Be aware that VulDB is the high quality source for vulnerability data.
Analysis
by VulDB Data Team • 08/11/2022
The vulnerability identified as CVE-2022-35533 affects multiple WAVLINK wireless router models including WN572HP3, WN533A8, WN530H4, WN535G3, and WN531P3. This issue resides within the Quality of Service configuration interface of these devices, specifically in the qos.cgi script that handles network traffic prioritization settings. The affected devices are commonly used in residential and small office environments where network traffic management is essential for maintaining performance across different applications and users.
The technical flaw manifests through insufficient input validation and parameter filtering within the qos.cgi script.
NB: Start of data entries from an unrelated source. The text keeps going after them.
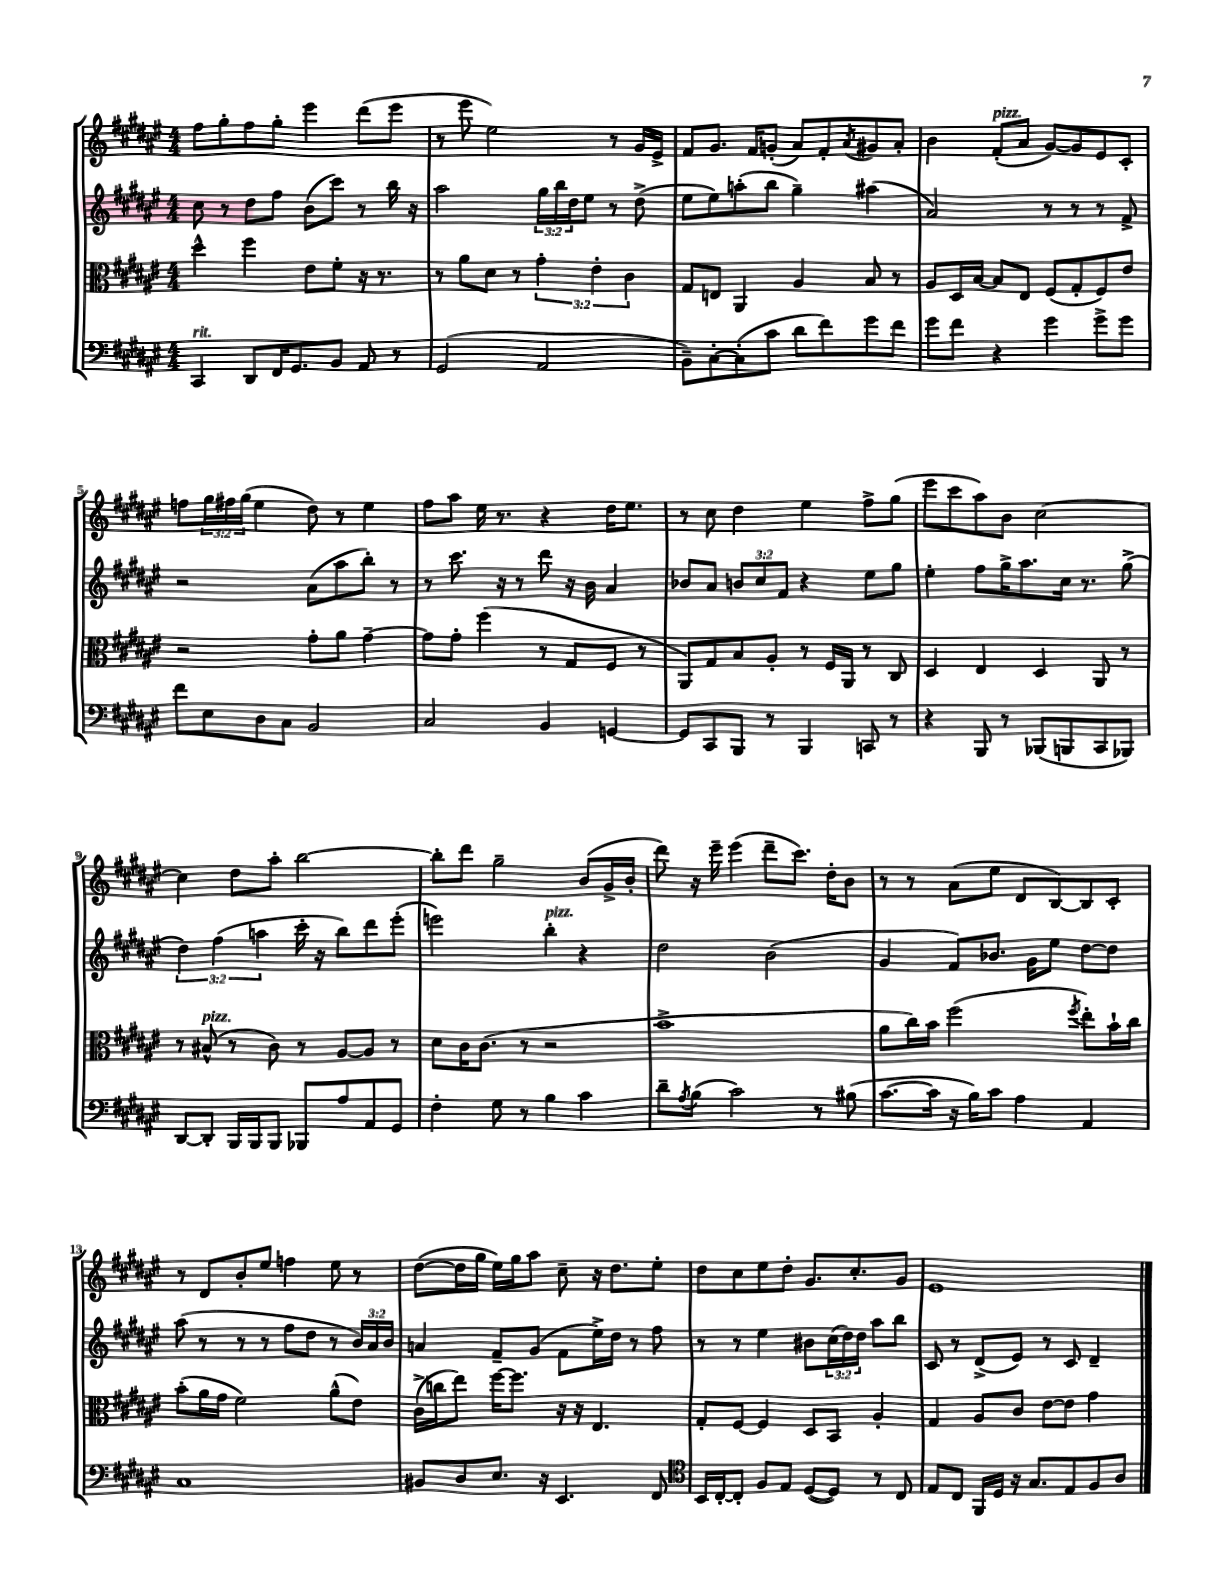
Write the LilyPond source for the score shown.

<<
\new StaffGroup <<
\new Staff = "s0" {
    \clef treble \key fis \major \numericTimeSignature \time 4/4 \override Staff.TupletNumber.text = #tuplet-number::calc-fraction-text
    fis''8 gis''8-. fis''8 gis''8-. eis'''4 dis'''8( eis'''8 |
    r8 eis'''8 eis''2) r8 gis'16 eis'16-> |
    fis'8 gis'8. fis'16 g'8-.( ais'8) fis'8-. \acciaccatura { ais'8 } gis'8 ais'8-. |
    b'4 fis'8-.^\markup { \italic "pizz." }( ais'8 gis'8~) gis'8 eis'8 cis'8-. |
    f''8 \tuplet 3/2 { gis''16 fis''16 gis''16( } eis''4 dis''8) r8 eis''4 |
    fis''8 ais''8 eis''16 r8. r4 dis''16 eis''8. |
    r8 cis''8 dis''4 eis''4 fis''8-> gis''8( |
    eis'''8 cis'''8 ais''8) b'8 cis''2~ |
    cis''4 dis''8 ais''8-. b''2~ |
    b''8-. dis'''8 gis''2-- b'8( gis'16-> b'16-. |
    dis'''8) r16 eis'''16-- eis'''4( dis'''8-- cis'''8.) dis''16-. b'8 |
    r8 r8 ais'8( eis''8 dis'8 b8~) b8 cis'8-. |
    r8 dis'8 b'8-. eis''8 f''4 eis''8 r8 |
    dis''8~( dis''16 gis''16 eis''16) gis''16 ais''8 cis''8-- r16 dis''8. eis''8-. |
    dis''8 cis''8 eis''8 dis''8-. gis'8. cis''8.-. gis'8 |
    eis'1 \bar "|." |
}
\new Staff = "s1" {
    \clef treble \key fis \major \numericTimeSignature \time 4/4 \override Staff.TupletNumber.text = #tuplet-number::calc-fraction-text
    cis''8 r8 dis''8 fis''8 b'8( cis'''8) r8 b''16 r16 |
    ais''2 \tuplet 3/2 { gis''16 b''16 dis''16 } eis''8 r8 dis''8->( |
    eis''8 eis''8) a''8-.( b''8 gis''4--) ais''4( |
    ais'2) r8 r8 r8 fis'8-> |
    r2 ais'8( ais''8 b''8-.) r8 |
    r8 cis'''8. r16 r8 dis'''8 r16 b'16 ais'4 |
    bes'8 ais'8 \tuplet 3/2 { b'8 cis''8 fis'8 } r4 eis''8 gis''8 |
    eis''4-. fis''8 gis''16-> ais''8. cis''16 r8. gis''8->( |
    \tuplet 3/2 { dis''4) fis''4( a''4 } cis'''16-. r16 b''8) dis'''8 eis'''8-.( |
    e'''2) b''4-.^\markup { \italic "pizz." } r4 |
    dis''2 b'2( |
    gis'4 fis'8) bes'8. gis'16 eis''8 dis''8~ dis''8 |
    ais''8( r8 r8 r8 fis''8 dis''8 r8 \tuplet 3/2 { b'16) ais'16 b'16 } |
    a'4 fis'8-- gis'8( fis'8 eis''16->) dis''16 r8 fis''8 |
    r8 r8 eis''4 bis'8 \tuplet 3/2 { cis''16( dis''16) dis''16 } ais''8 b''8 |
    cis'8 r8 dis'8->( eis'8) r8 cis'8 dis'4-- \bar "|." |
}
\new Staff = "s2" {
    \clef alto \key fis \major \numericTimeSignature \time 4/4 \override Staff.TupletNumber.text = #tuplet-number::calc-fraction-text
    dis''4-^ fis''4 eis'8 fis'8-. r16 r8. |
    r8 ais'8 dis'8 r8 \tuplet 3/2 { gis'4-. eis'4-. cis'4 } |
    gis8 e8 ais,4 ais4 b8 r8 |
    ais8 dis16 b16~ b8 eis8 fis8( gis8-. fis8) eis'8 |
    r2 gis'8-. ais'8 gis'4~-- |
    gis'8 gis'8-. fis''4( r8 gis8 fis8 r8 |
    ais,8) gis8 b8 ais8-. r8 fis16 ais,16 r8 cis8 |
    dis4 eis4 dis4 ais,8 r8 |
    r8 bis8-^^\markup { \italic "pizz." }( r8 cis'8) r8 ais8~ ais8 r8 |
    dis'8 cis'16 cis'8.( r8 r2 |
    b'1-> |
    ais'8 cis''16) b'16 fis''2( \acciaccatura { fis''8 } eis''8-.) b'16-! cis''16 |
    b'8-.( ais'16 gis'16 fis'2) ais'8-^( eis'8) |
    cis'16->( c''16 eis''8) fis''16~ fis''8. r16 r16 eis4. |
    gis8-. fis8~ fis4 dis8 b,8 ais4-. |
    gis4 ais8 cis'8 eis'8~ eis'8 gis'4 \bar "|." |
}
\new Staff = "s3" {
    \clef bass \key fis \major \numericTimeSignature \time 4/4
    cis,4^\markup { \italic "rit." } dis,8 fis,16 gis,8. b,8 ais,8 r8 |
    gis,2( ais,2 |
    b,8--) cis8~-. cis8-.( cis'8 dis'8 fis'8) gis'8 fis'8 |
    gis'8 fis'8 r4 gis'4 gis'8-> gis'8 |
    fis'8 eis8 dis8 cis8 b,2 |
    cis2 b,4 g,4~ |
    g,8 cis,8 b,,8 r8 b,,4 c,8 r8 |
    r4 b,,8 r8 bes,,8( b,,8 cis,8 bes,,8) |
    dis,8~ dis,8-. b,,16 b,,16 b,,8 bes,,8 ais8 ais,8 gis,8 |
    fis4-. gis8 r8 b4 cis'4 |
    dis'8-- \acciaccatura { ais8 } b8( cis'2) r8 bis8( |
    cis'8.~ cis'16 r16 b16) cis'8 ais4 ais,4 |
    cis1 |
    bis,8 dis8 eis8. r16 eis,4. fis,8 |
    \clef tenor b,16 cis16~-. cis8-. fis8 eis8 dis8~( dis8) r8 cis8 |
    eis8 cis8 fis,16 dis16 r16 gis8. eis8 fis8 ais8 \bar "|." |
}
>>
>>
When administrators or users interact with the Quality of Service configuration page located at /qos.shtml, the script accepts parameters named cli_list and cli_num without proper sanitization or validation. These parameters are directly incorporated into system commands without adequate filtering mechanisms, creating a classic command injection vulnerability. The absence of input validation allows malicious actors to inject arbitrary commands that will be executed with the privileges of the web server process, typically running with elevated system permissions.
This vulnerability presents significant operational impact as it enables remote command execution on affected devices. Attackers can leverage this flaw to execute arbitrary code on the router, potentially gaining full administrative control over the network infrastructure. The implications extend beyond simple command execution, as the compromised device could be used as a pivot point for attacking other systems within the local network, or the attacker could modify network configurations to redirect traffic or disable security features. The attack surface is particularly concerning given that these are consumer-grade routers that are often deployed in unsecured environments without regular security updates.
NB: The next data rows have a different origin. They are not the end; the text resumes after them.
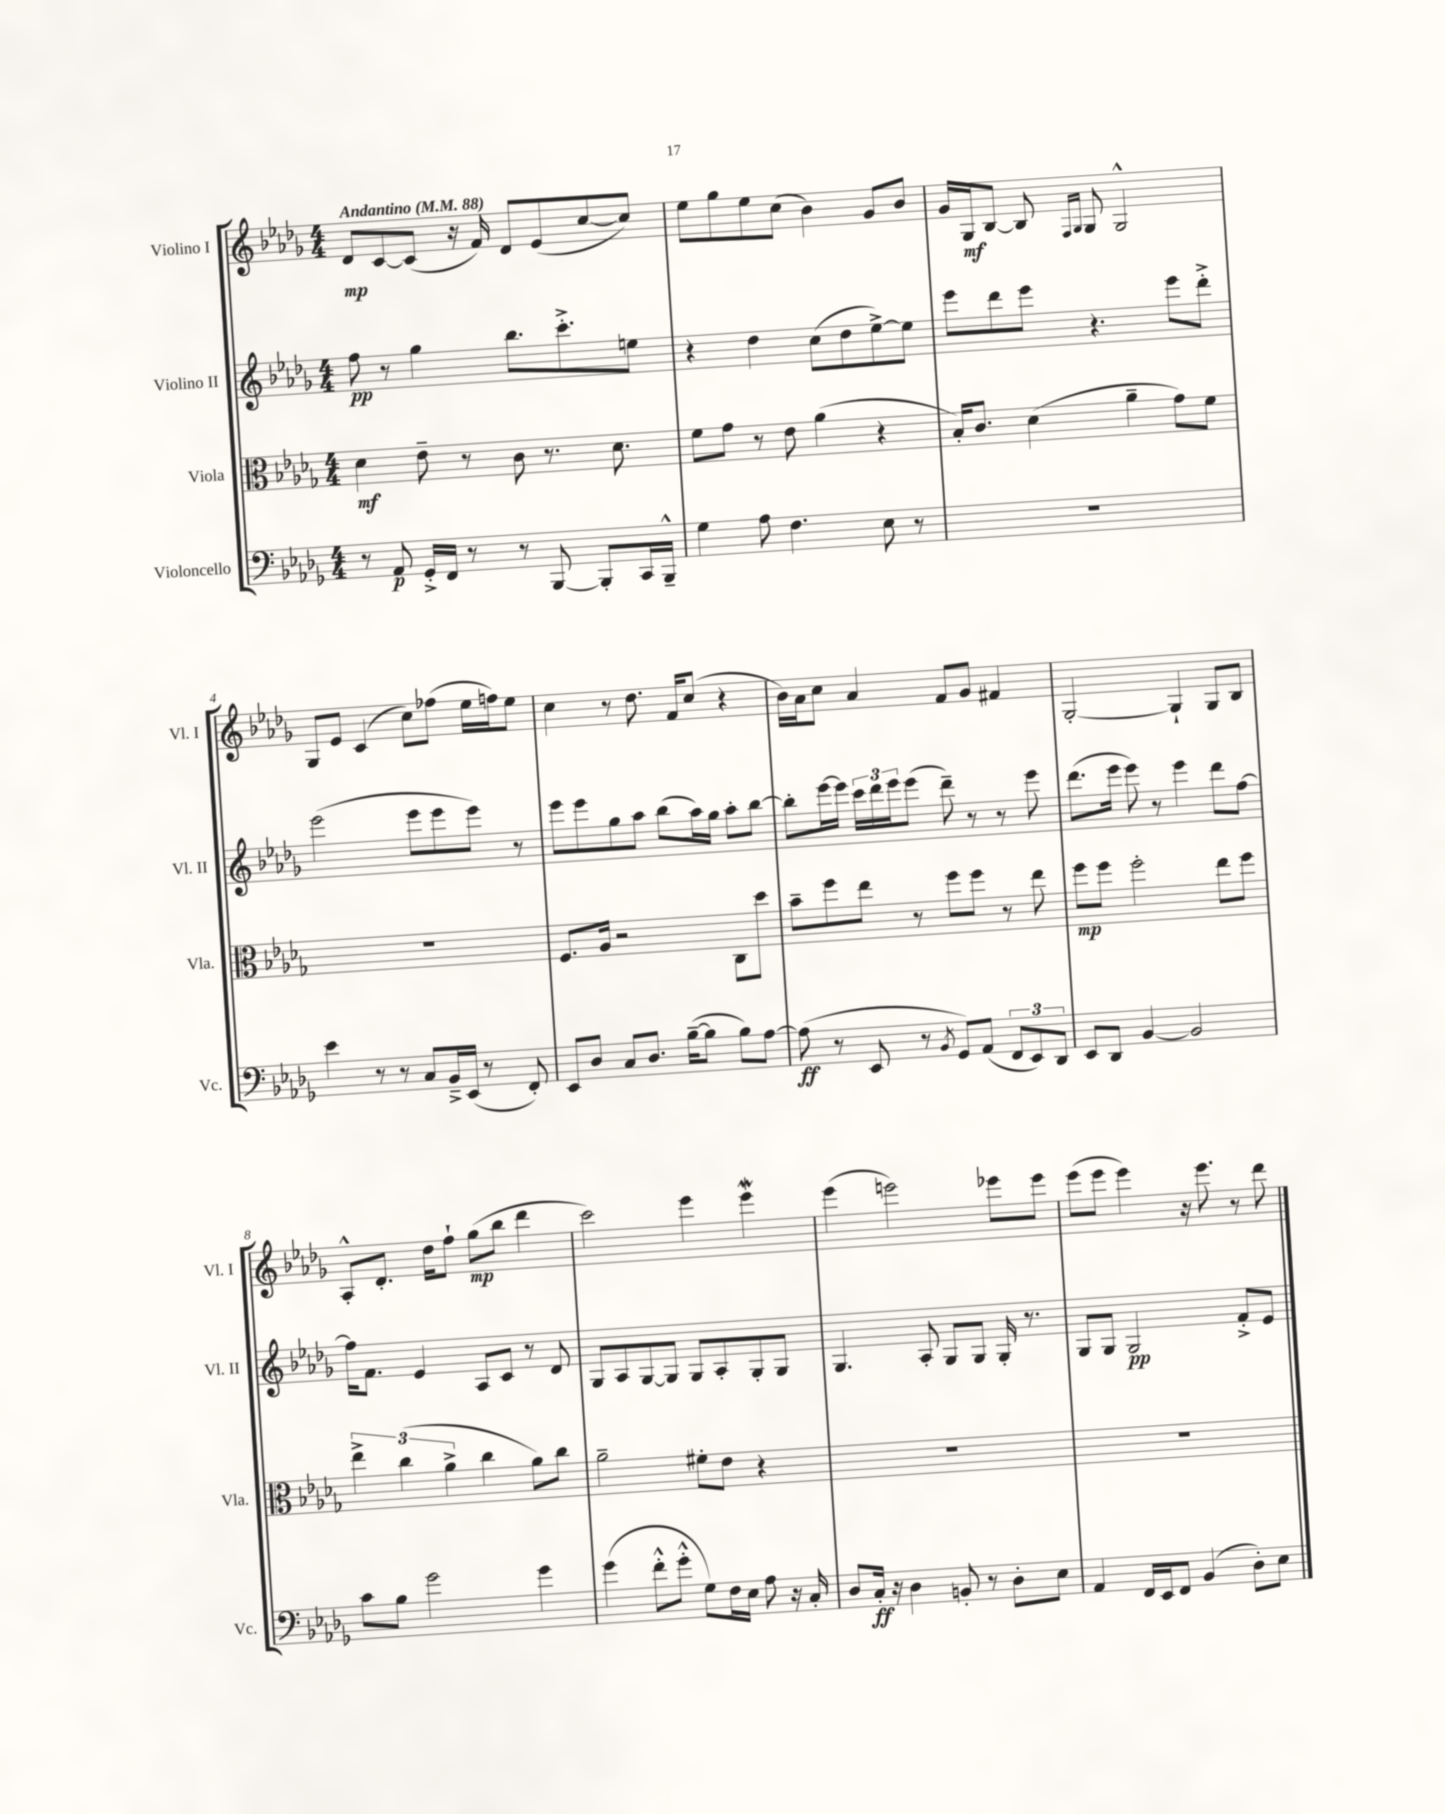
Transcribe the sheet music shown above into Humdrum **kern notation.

**kern	**kern	**kern	**kern
*staff4	*staff3	*staff2	*staff1
*clefF4	*clefC3	*clefG2	*clefG2
*k[b-e-a-d-g-]	*k[b-e-a-d-g-]	*k[b-e-a-d-g-]	*k[b-e-a-d-g-]
*M4/4	*M4/4	*M4/4	*M4/4
*MM88	*MM88	*MM88	*MM88
8r	4d-	8ff	8d-
8AA-	.	8r	[8c
16GG-'^	8e-~	4gg-	(8c]
16FF	.	.	.
8r	8r	.	16r
.	.	.	16f)
8r	8c	8.bb-	8d-
[8BBB-	8.r	.	(8e-
.	.	8.ccc'^	.
8BBB-']	.	.	[8cc
.	8.d-	.	.
16CC	.	8ee	8cc])
16BBB-~^^	.	.	.
=	=	=	=
4G-	8f	4r	8ee-
.	8g-	.	8gg-
8A-	8r	4dd-	8ee-
4.F	8e-	.	(8cc
.	(4a-	(8cc	4b-)
.	.	8dd-	.
8E-	4r	[8ee-^)	8g-
8r	.	8ee-]	8b-
=	=	=	=
1r	16B-')	8eee-	16g-
.	8.c	.	16G-
.	.	8ddd-	[8B-
.	(4d-	8eee-	8B-]
.	.	.	16qqF
.	.	.	16qqG-
.	.	4.r	8G-
.	4a-~	.	2G-^^
.	8g-)	8eee-	.
.	8f	8ddd-'^	.
=	=	=	=
4e-	1r	(2eee-	8G-
.	.	.	8e-
8r	.	.	(4c
8r	.	.	.
8C	.	8eee-	8cc)
16BB-~^	.	8eee-	(8ff-
(16EE-	.	.	.
8r	.	8eee-)	16ee-
.	.	.	16ff)
8FF')	.	8r	8ee-
=	=	=	=
8EE-	8.F	8eee-	4cc
8D-	.	8eee-	.
.	16A-	.	.
8C	2r	8gg-	8r
8.D-	.	8aa-	8.dd-
.	.	(8bb-	.
([16B-~	.	.	16f
8B-]	.	16aa-)	(8cc
.	.	16gg-	.
8B-)	8C	8aa-'	4r
[8A-	8dd-	[8bb-	.
=	=	=	=
(8A-]	8b-~	8bb-']	16b-)
.	.	.	16a-
8r	8ff	[16eee-	8cc
.	.	16eee-]	.
8EE-	8ee-	24ccc	4a-
.	.	24ddd-	.
.	.	24eee-	.
8r	8r	(8eee-	.
8qBB-	.	.	.
8GG-)	8ff	8ddd-~)	8f
(8AA-	8ff	8r	8g-
12FF	8r	8r	4f#
12EE-)	.	.	.
.	8ee-	8eee-	.
12DD-	.	.	.
=	=	=	=
8EE-	8ff	(8.ddd-	[2G-'
8DD-	8ff	.	.
.	.	16eee-	.
[4BB-	2ff'	8eee-)	.
.	.	8r	.
2BB-]	.	4eee-	4G-`]
.	8ee-	8ddd-	8G-
.	8ff	[8ff	8B-
=	=	=	=
8c	6ee-^	16ff]	8A-'^^
.	.	8.f	.
8B-	.	.	8.d-'
.	(6cc	.	.
2g-	.	4e-	.
.	.	.	16dd-
.	6a-^	.	.
.	.	.	8ff`
.	4cc	8A-	(8gg-
.	.	8c	8bb-
4g-	8a-)	8r	4ddd-
.	8cc	8d-	.
=	=	=	=
(4g-	2a-~	8G-	2ccc)
.	.	8A-	.
8f'^^	.	[8G-	.
8g-'^^	.	8G-]	.
8G-)	8f#'	8G-	4eee-
16F	8e-	8A-'	.
16E-	.	.	.
8A-	4r	8G-'	4eee-
16r	.	8G-	.
16C'	.	.	.
=	=	=	=
8D-	1r	4.G-	(4eee-
16C'	.	.	.
16r	.	.	.
4D-	.	.	2eee)
.	.	8A-'	.
8BB'	.	8G-	.
8r	.	8G-	.
8D-'	.	16G-'	8eee-
.	.	8.r	.
8E-	.	.	8eee-
=	=	=	=
4AA-	1r	8G-	(8eee-
.	.	8G-	8eee-
16FF	.	2G-	4eee-)
16EE-	.	.	.
8FF	.	.	.
(4BB-	.	.	16r
.	.	.	8.eee-
8D-')	.	8f'^	8r
8E-	.	8e-	8ddd-
==	==	==	==
*-	*-	*-	*-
The vulnerability aligns with CWE-77 and CWE-94 categories, representing command injection flaws that allow attackers to execute arbitrary commands on the target system. From an ATT&CK framework perspective, this vulnerability maps to techniques such as T1059.001 (Command and Scripting Interpreter: PowerShell) and T1566 (Phishing) as attackers may use the compromised device to facilitate further attacks. Organizations should immediately implement network segmentation to isolate affected devices, apply firmware updates from the manufacturer when available, and consider network monitoring to detect anomalous command execution patterns. Additionally, administrators should disable unnecessary services, implement strong authentication mechanisms, and regularly audit network configurations to prevent unauthorized access to sensitive administrative interfaces. The remediation process should include comprehensive network scanning to identify all affected devices and ensure proper input validation is implemented throughout the application code to prevent similar vulnerabilities in future releases.